5 Pro Hacks That’ll Get Your Yoga Studio Cleaner Than Ever
If you have metal lockers, use a stainless-steel cleanser designed specifically to remove residue and stains, says Hilton Rodriguez, director of operations for SanMar, a NYC-based commercial cleaning company that specializes in yoga studios. And whatever you do, don’t use water to get metal lockers clean. “Using water on these kinds of lockers corrodes the metal, which is why non-water based cleaners are your best bet,” says Rodriguez. Pay special attention to the locker room floor, which can be a magnet for food debris and skincare products spills.
There is no hack for cleaning yoga mats: It still comes down to mostly elbow grease, says Rodriguez, who also suggests keeping cleaning solutions to a minimum, as too much water will cause the mat fibers to break down and deteriorate. Warm water and a microfiber cloth are once again your best bets when cleaning yoga mats. If you want to go big, a growing number of studios across the country have opted for Matsana, a cleaning machine designed for mats that utilizes UV light to kill bacteria and other microorganisms. Learn more at www.matsana.net.
Shower stalls should be cleaned with citrus products that contain acid to dissolve mildew, says Rodriguez. Microfiber cloths work wonders on mirrors and glass stalls because they don’t leave behind streaks. Never use bleach, says Rodriguez. It’s hard to remove, not to mention dangerous not only to the cleaner but also to the environment.
As for the shower heads in your bathroom: There’s an easy way to get rid of it the hard white gunk that seems impossible to scrub off. Fill a gallon-size plastic bag with diluted citrus cleaner, submerge the shower head in it, and secure the bag to the shower head with rubber bands. Let it sit for 10 minutes, then rinse and wipe dry, says Rodriguez. If it’s still grimy, remove the head and soak it in a diluted citrus cleanser for several hours, then scrub it with an old toothbrush. The acid in the citrus eats away at the gunk, which is just a buildup of minerals that are in the water, and makes it easier to get rid of. You can use this same trick to clean any water deposits and hard-to-remove grime from sink faucets and sprayers.
Toilets can be a beast, but not if you make cleaning them part of your daily routine, says Cilley. Use whatever kind of soap you have on hand, she says. “Soap is soap. You can even use the dregs of a shampoo bottle or a body wash.”

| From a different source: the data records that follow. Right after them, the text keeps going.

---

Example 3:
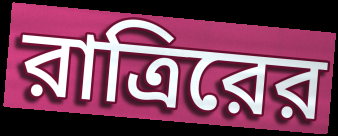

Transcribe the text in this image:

রাত্রিরের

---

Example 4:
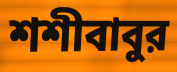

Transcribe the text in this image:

শশীবাবুর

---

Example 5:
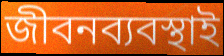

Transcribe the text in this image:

জীবনব্যবস্থাই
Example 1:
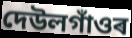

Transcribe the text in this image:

দেউলগাঁওৰ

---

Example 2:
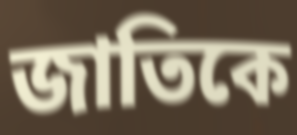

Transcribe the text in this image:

জাতিকে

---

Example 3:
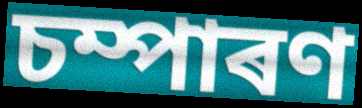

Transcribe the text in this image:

চম্পাৰণ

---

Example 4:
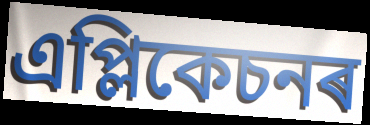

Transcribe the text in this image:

এপ্লিকেচনৰ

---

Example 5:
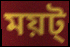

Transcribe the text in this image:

ময়ট্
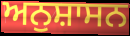
ਅਨੁਸ਼ਾਸਨ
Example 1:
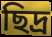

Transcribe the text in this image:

ছিদ্র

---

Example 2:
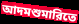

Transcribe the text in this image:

আদমশুমারিতে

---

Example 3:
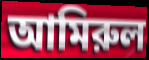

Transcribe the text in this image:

আমিরুল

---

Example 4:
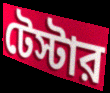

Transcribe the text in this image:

টেস্টার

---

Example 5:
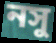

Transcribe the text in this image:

নসু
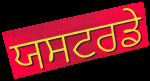
ਯਸਟਰਡੇ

Walls tend to get overlooked in the quest for clean, but in a yoga studio, walls need extra love. (Just think of all the hands and feet touching those walls!) Cilley recommends using a microfiber cloth or even a broom on the walls to remove cobwebs and dust. And pay special attention to the trim, baseboards, moldings, light switches, and doorknobs, she says—that’s where the dust accumulates. If there are spots that have been scuffed by feet (Handstands at the wall, anyone?) or grimy fingers, wipe down the surface with a wet microfiber cloth.

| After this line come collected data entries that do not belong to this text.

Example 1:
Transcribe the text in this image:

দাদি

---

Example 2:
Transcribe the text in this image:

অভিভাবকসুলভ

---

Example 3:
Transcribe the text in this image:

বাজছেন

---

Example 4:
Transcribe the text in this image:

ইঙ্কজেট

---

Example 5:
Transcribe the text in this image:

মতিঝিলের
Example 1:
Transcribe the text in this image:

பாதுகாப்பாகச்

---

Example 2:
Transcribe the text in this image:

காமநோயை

The centerpiece of a yoga studio are your floors. Your students get up close and personal with the floors—and a flotilla of dust bunnies crossing at eye level can disturb their drishti (and inspire them to choose another, cleaner studio). Rodriguez recommends vacuuming first to get up all the dust. “There’s always hair and skin on the floor,” he says. “Oftentimes you don’t see it, but it’s there.” Next, use a dust mop to remove any additional layers of grime. Finally, use a microfiber mop dampened with water and disinfectant. For yoga studios, disinfectant is a necessity, says Rodriguez. “You can dilute your disinfectant and also use it as an all-purpose cleaner on both floors and countertops.” If you want to avoid conventional disinfectants that contain toxins, Cleanwell and Seventh Generation both have botanically based anti-microbial formulations.